On 4-5 May 2017, 25 Vocational Education and Training (VET) experts of ETUCE’s member organisations from 20 European countries met in Munich for a training entitled ‘Improving skills provisions in VET’. This has been the 6th year that the joint training seminar has been organised for national VET experts of education trade unions supported by European Trade Union Institute.  This year, many VET experts came not only from the EU/EFTA and candidate countries but also from the non-EU countries, such as Armenia, Georgia, Kazakhstan, Kosovo, Ukraine, and Tajikistan.

Training participants discussed new challenges that VET teachers and trainers face in VET and apprenticeship and focused on how to improve skills provision of students and teachers in all forms of VET. Concerning achieving high quality VET and apprenticeship the shared concerns of the education unions between the Caucasus and the English Channel are: low status of VET, insufficient investment to VET systems, low prestige of teachers, salary of teachers, lack or insufficient social dialogue.

From Albin Malureanu’s (GEW) presentation, VET experts learned about the German VET and apprenticeship system and challenges the teachers face nowadays. The participants visited Berufsschule für Fahrzeugtechnik - Eisenbahn – Fahrbetrieb, a school of the automotive sector that prepares truck engineers, vulcanisation experts, and railroad personnel. The director, Oberstudiendirektor Joe Lammers, explained the implementation of the dual apprenticeship system in Germany and the benefit of a fair, high quality and paid apprenticeship for the apprentices, companies and VET schools.

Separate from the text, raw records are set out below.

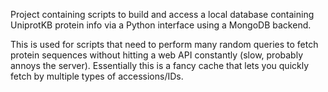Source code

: Project containing scripts to build and access a local database containing UniprotKB protein info via a Python interface using a MongoDB backend.

This is used for scripts that need to perform many random queries to fetch protein sequences without hitting a web API constantly (slow, probably annoys the server). Essentially this is a fancy cache that lets you quickly fetch by multiple types of accessions/IDs.
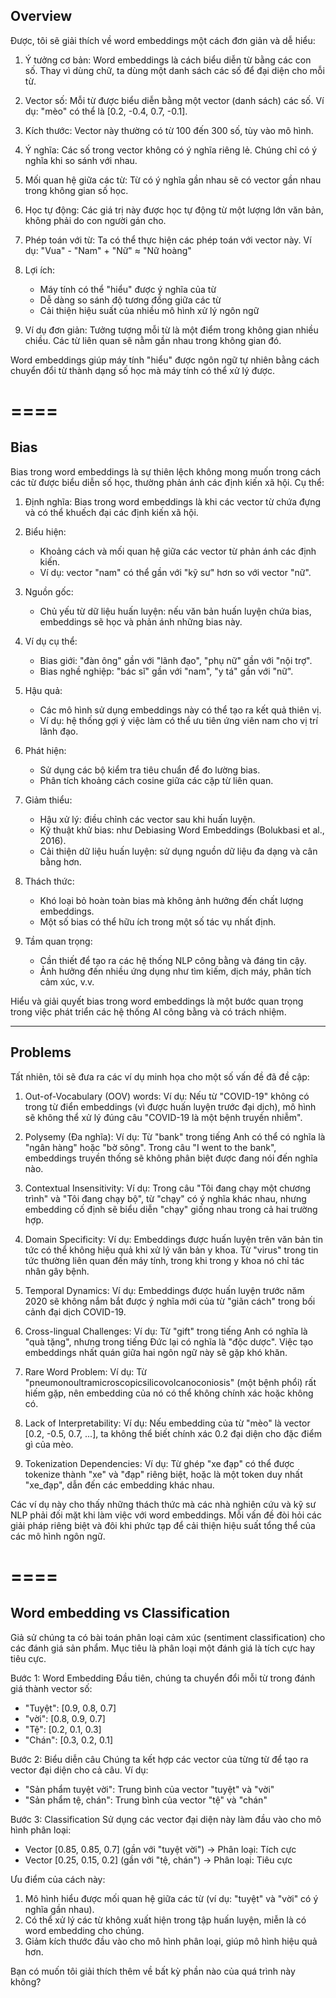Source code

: ## Overview

Được, tôi sẽ giải thích về word embeddings một cách đơn giản và dễ hiểu:

1. Ý tưởng cơ bản:
   Word embeddings là cách biểu diễn từ bằng các con số. Thay vì dùng chữ, ta dùng một danh sách các số để đại diện cho mỗi từ.

2. Vector số:
   Mỗi từ được biểu diễn bằng một vector (danh sách) các số. Ví dụ: "mèo" có thể là [0.2, -0.4, 0.7, -0.1].

3. Kích thước:
   Vector này thường có từ 100 đến 300 số, tùy vào mô hình.

4. Ý nghĩa:
   Các số trong vector không có ý nghĩa riêng lẻ. Chúng chỉ có ý nghĩa khi so sánh với nhau.

5. Mối quan hệ giữa các từ:
   Từ có ý nghĩa gần nhau sẽ có vector gần nhau trong không gian số học.

6. Học tự động:
   Các giá trị này được học tự động từ một lượng lớn văn bản, không phải do con người gán cho.

7. Phép toán với từ:
   Ta có thể thực hiện các phép toán với vector này. Ví dụ: "Vua" - "Nam" + "Nữ" ≈ "Nữ hoàng"

8. Lợi ích:
    - Máy tính có thể "hiểu" được ý nghĩa của từ
    - Dễ dàng so sánh độ tương đồng giữa các từ
    - Cải thiện hiệu suất của nhiều mô hình xử lý ngôn ngữ

9. Ví dụ đơn giản:
   Tưởng tượng mỗi từ là một điểm trong không gian nhiều chiều. Các từ liên quan sẽ nằm gần nhau trong không gian đó.

Word embeddings giúp máy tính "hiểu" được ngôn ngữ tự nhiên bằng cách chuyển đổi từ thành dạng số học mà máy tính có thể xử lý được.

====
====

## Bias

Bias trong word embeddings là sự thiên lệch không mong muốn trong cách các từ được biểu diễn số học, thường phản ánh các định kiến xã hội. Cụ thể:

1. Định nghĩa:
   Bias trong word embeddings là khi các vector từ chứa đựng và có thể khuếch đại các định kiến xã hội.

2. Biểu hiện:
    - Khoảng cách và mối quan hệ giữa các vector từ phản ánh các định kiến.
    - Ví dụ: vector "nam" có thể gần với "kỹ sư" hơn so với vector "nữ".

3. Nguồn gốc:
    - Chủ yếu từ dữ liệu huấn luyện: nếu văn bản huấn luyện chứa bias, embeddings sẽ học và phản ánh những bias này.

4. Ví dụ cụ thể:
    - Bias giới: "đàn ông" gần với "lãnh đạo", "phụ nữ" gần với "nội trợ".
    - Bias nghề nghiệp: "bác sĩ" gần với "nam", "y tá" gần với "nữ".

5. Hậu quả:
    - Các mô hình sử dụng embeddings này có thể tạo ra kết quả thiên vị.
    - Ví dụ: hệ thống gợi ý việc làm có thể ưu tiên ứng viên nam cho vị trí lãnh đạo.

6. Phát hiện:
    - Sử dụng các bộ kiểm tra tiêu chuẩn để đo lường bias.
    - Phân tích khoảng cách cosine giữa các cặp từ liên quan.

7. Giảm thiểu:
    - Hậu xử lý: điều chỉnh các vector sau khi huấn luyện.
    - Kỹ thuật khử bias: như Debiasing Word Embeddings (Bolukbasi et al., 2016).
    - Cải thiện dữ liệu huấn luyện: sử dụng nguồn dữ liệu đa dạng và cân bằng hơn.

8. Thách thức:
    - Khó loại bỏ hoàn toàn bias mà không ảnh hưởng đến chất lượng embeddings.
    - Một số bias có thể hữu ích trong một số tác vụ nhất định.

9. Tầm quan trọng:
    - Cần thiết để tạo ra các hệ thống NLP công bằng và đáng tin cậy.
    - Ảnh hưởng đến nhiều ứng dụng như tìm kiếm, dịch máy, phân tích cảm xúc, v.v.

Hiểu và giải quyết bias trong word embeddings là một bước quan trọng trong việc phát triển các hệ thống AI công bằng và có trách nhiệm.

----

## Problems

Tất nhiên, tôi sẽ đưa ra các ví dụ minh họa cho một số vấn đề đã đề cập:

1. Out-of-Vocabulary (OOV) words:
   Ví dụ: Nếu từ "COVID-19" không có trong từ điển embeddings (vì được huấn luyện trước đại dịch), mô hình sẽ không thể xử lý đúng câu "COVID-19 là một bệnh truyền nhiễm".

2. Polysemy (Đa nghĩa):
   Ví dụ: Từ "bank" trong tiếng Anh có thể có nghĩa là "ngân hàng" hoặc "bờ sông". Trong câu "I went to the bank", embeddings truyền thống sẽ không phân biệt được đang nói đến nghĩa nào.

3. Contextual Insensitivity:
   Ví dụ: Trong câu "Tôi đang chạy một chương trình" và "Tôi đang chạy bộ", từ "chạy" có ý nghĩa khác nhau, nhưng embedding cố định sẽ biểu diễn "chạy" giống nhau trong cả hai trường hợp.

4. Domain Specificity:
   Ví dụ: Embeddings được huấn luyện trên văn bản tin tức có thể không hiệu quả khi xử lý văn bản y khoa. Từ "virus" trong tin tức thường liên quan đến máy tính, trong khi trong y khoa nó chỉ tác nhân gây bệnh.

5. Temporal Dynamics:
   Ví dụ: Embeddings được huấn luyện trước năm 2020 sẽ không nắm bắt được ý nghĩa mới của từ "giãn cách" trong bối cảnh đại dịch COVID-19.

6. Cross-lingual Challenges:
   Ví dụ: Từ "gift" trong tiếng Anh có nghĩa là "quà tặng", nhưng trong tiếng Đức lại có nghĩa là "độc dược". Việc tạo embeddings nhất quán giữa hai ngôn ngữ này sẽ gặp khó khăn.

7. Rare Word Problem:
   Ví dụ: Từ "pneumonoultramicroscopicsilicovolcanoconiosis" (một bệnh phổi) rất hiếm gặp, nên embedding của nó có thể không chính xác hoặc không có.

8. Lack of Interpretability:
   Ví dụ: Nếu embedding của từ "mèo" là vector [0.2, -0.5, 0.7, ...], ta không thể biết chính xác 0.2 đại diện cho đặc điểm gì của mèo.

9. Tokenization Dependencies:
   Ví dụ: Từ ghép "xe đạp" có thể được tokenize thành "xe" và "đạp" riêng biệt, hoặc là một token duy nhất "xe_đạp", dẫn đến các embedding khác nhau.

Các ví dụ này cho thấy những thách thức mà các nhà nghiên cứu và kỹ sư NLP phải đối mặt khi làm việc với word embeddings. Mỗi vấn đề đòi hỏi các giải pháp riêng biệt và đôi khi phức tạp để cải thiện hiệu suất tổng thể của các mô hình ngôn ngữ.

====
====

## Word embedding vs Classification

Giả sử chúng ta có bài toán phân loại cảm xúc (sentiment classification) cho các đánh giá sản phẩm. Mục tiêu là phân loại một đánh giá là tích cực hay tiêu cực.

Bước 1: Word Embedding
Đầu tiên, chúng ta chuyển đổi mỗi từ trong đánh giá thành vector số:

- "Tuyệt": [0.9, 0.8, 0.7]
- "vời": [0.8, 0.9, 0.7]
- "Tệ": [0.2, 0.1, 0.3]
- "Chán": [0.3, 0.2, 0.1]

Bước 2: Biểu diễn câu
Chúng ta kết hợp các vector của từng từ để tạo ra vector đại diện cho cả câu. Ví dụ:

- "Sản phẩm tuyệt vời": Trung bình của vector "tuyệt" và "vời"
- "Sản phẩm tệ, chán": Trung bình của vector "tệ" và "chán"

Bước 3: Classification
Sử dụng các vector đại diện này làm đầu vào cho mô hình phân loại:

- Vector [0.85, 0.85, 0.7] (gần với "tuyệt vời") → Phân loại: Tích cực
- Vector [0.25, 0.15, 0.2] (gần với "tệ, chán") → Phân loại: Tiêu cực

Ưu điểm của cách này:
1. Mô hình hiểu được mối quan hệ giữa các từ (ví dụ: "tuyệt" và "vời" có ý nghĩa gần nhau).
2. Có thể xử lý các từ không xuất hiện trong tập huấn luyện, miễn là có word embedding cho chúng.
3. Giảm kích thước đầu vào cho mô hình phân loại, giúp mô hình hiệu quả hơn.

Bạn có muốn tôi giải thích thêm về bất kỳ phần nào của quá trình này không?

On the second day of the seminar, Ann Vanden Bulcke from the European Commission, presented recent EU policies influencing VET teachers and trainers regarding skills needed for integration of refugees and migrants, addressing the digitalisation, and meeting labour market skills. Training participants also had an opportunity to share and analyse good trade union practices in supporting VET teachers and addressing new challenges in the VET and apprenticeship system. Finland and the Netherlands, for example, shared their positive experience of combining vocational qualification programme for immigrant students with host country language acquisition, while Germany praised its pre-vocational integration schools where refugees learn German and other secondary school subjects at vocational schools for two years to be fully qualified to enter the VET dual system.